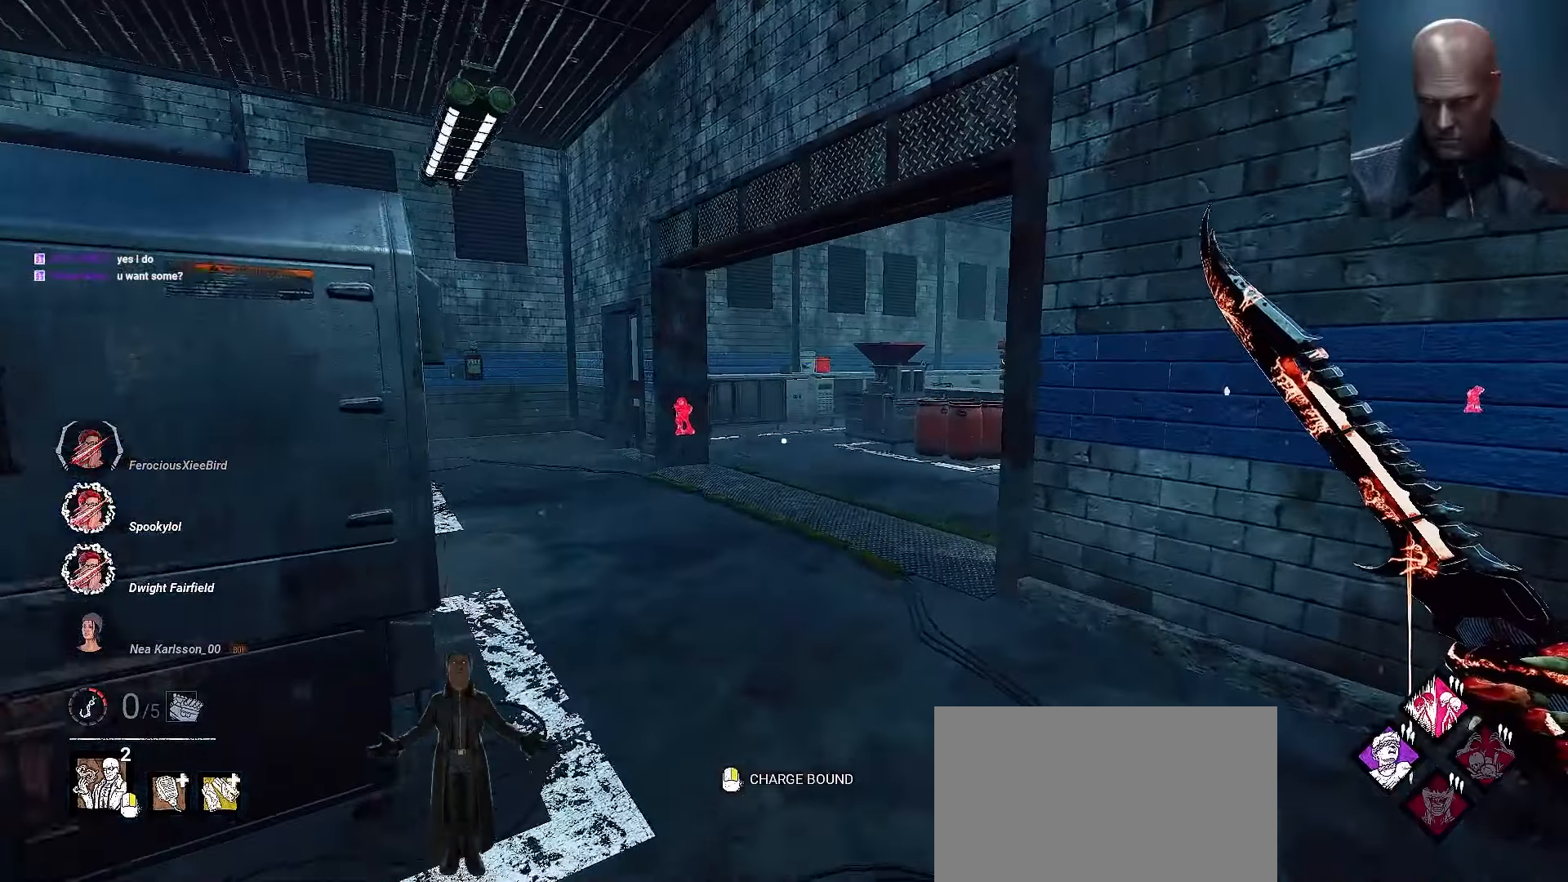
{"keys": ["w"], "mouse": [], "events": [[167, "d", "down"], [300, "d", "up"], [400, "d", "down"], [500, "d", "up"]]}
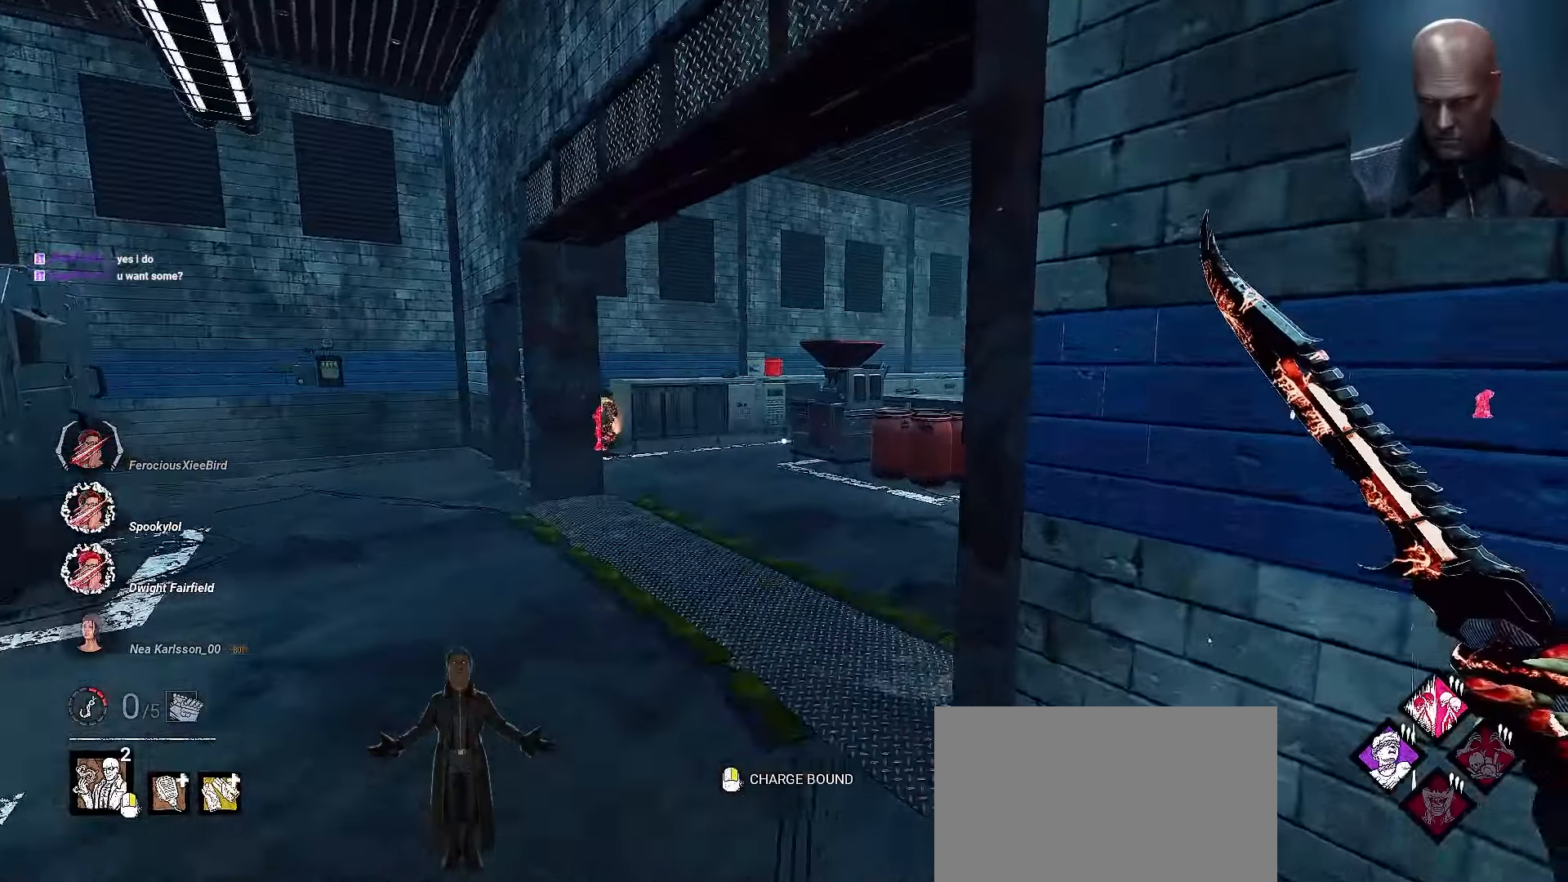
{"keys": ["w"], "mouse": [], "events": []}
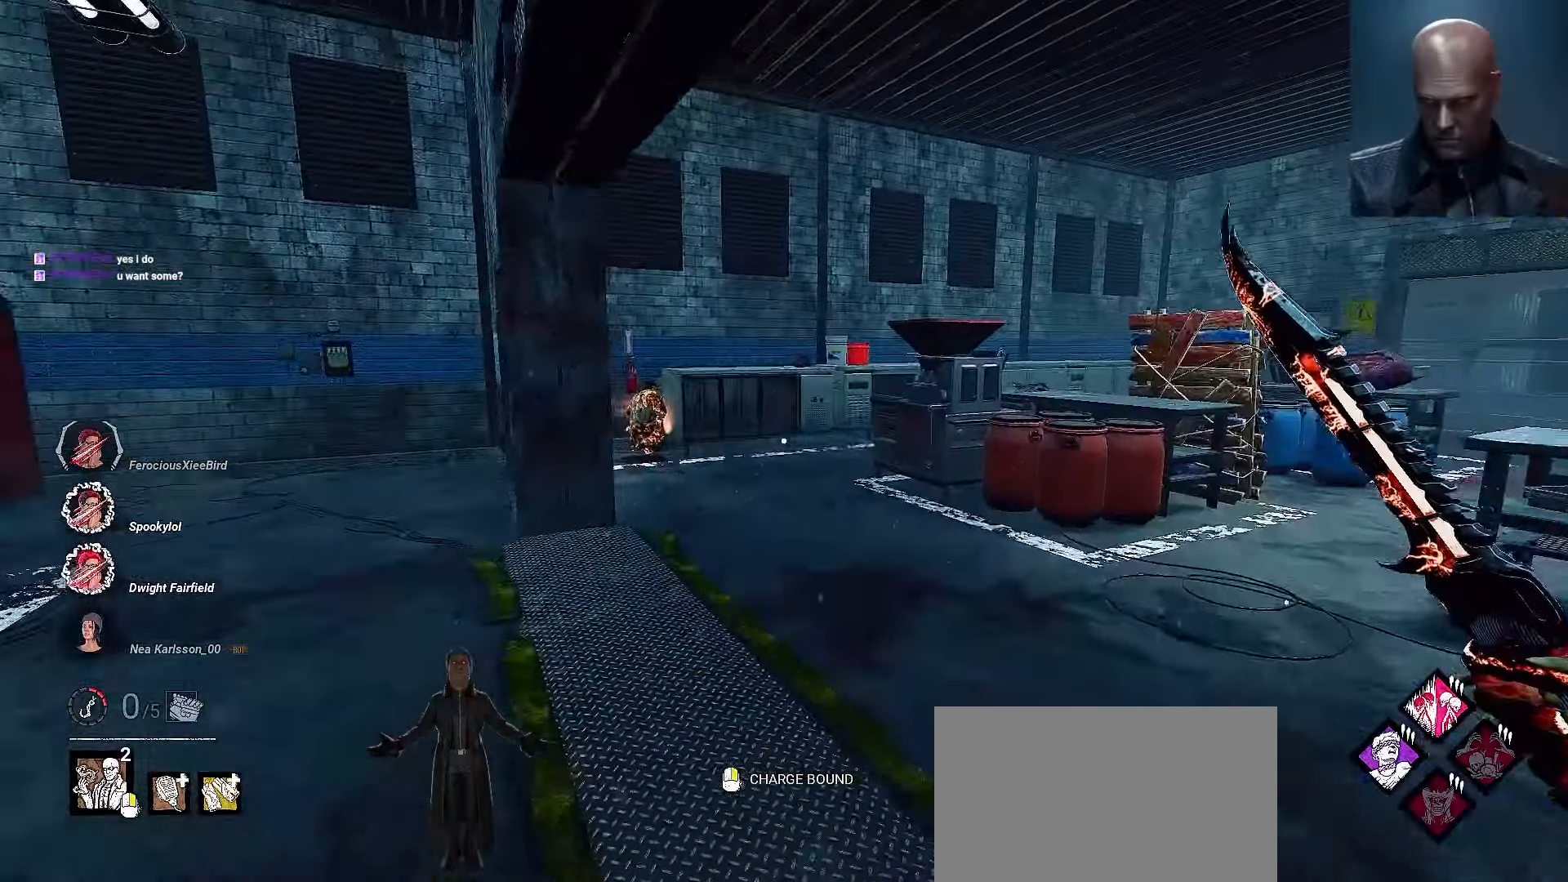
{"keys": ["w"], "mouse": [], "events": []}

◆ The problem: In your copy of the material, every word must match and no image should appear.

◆ Solution:
{"keys": ["w"], "mouse": [], "events": [[167, "d", "down"], [300, "d", "up"], [400, "d", "down"], [500, "d", "up"]]}
{"keys": ["w"], "mouse": [], "events": []}
{"keys": ["w"], "mouse": [], "events": []}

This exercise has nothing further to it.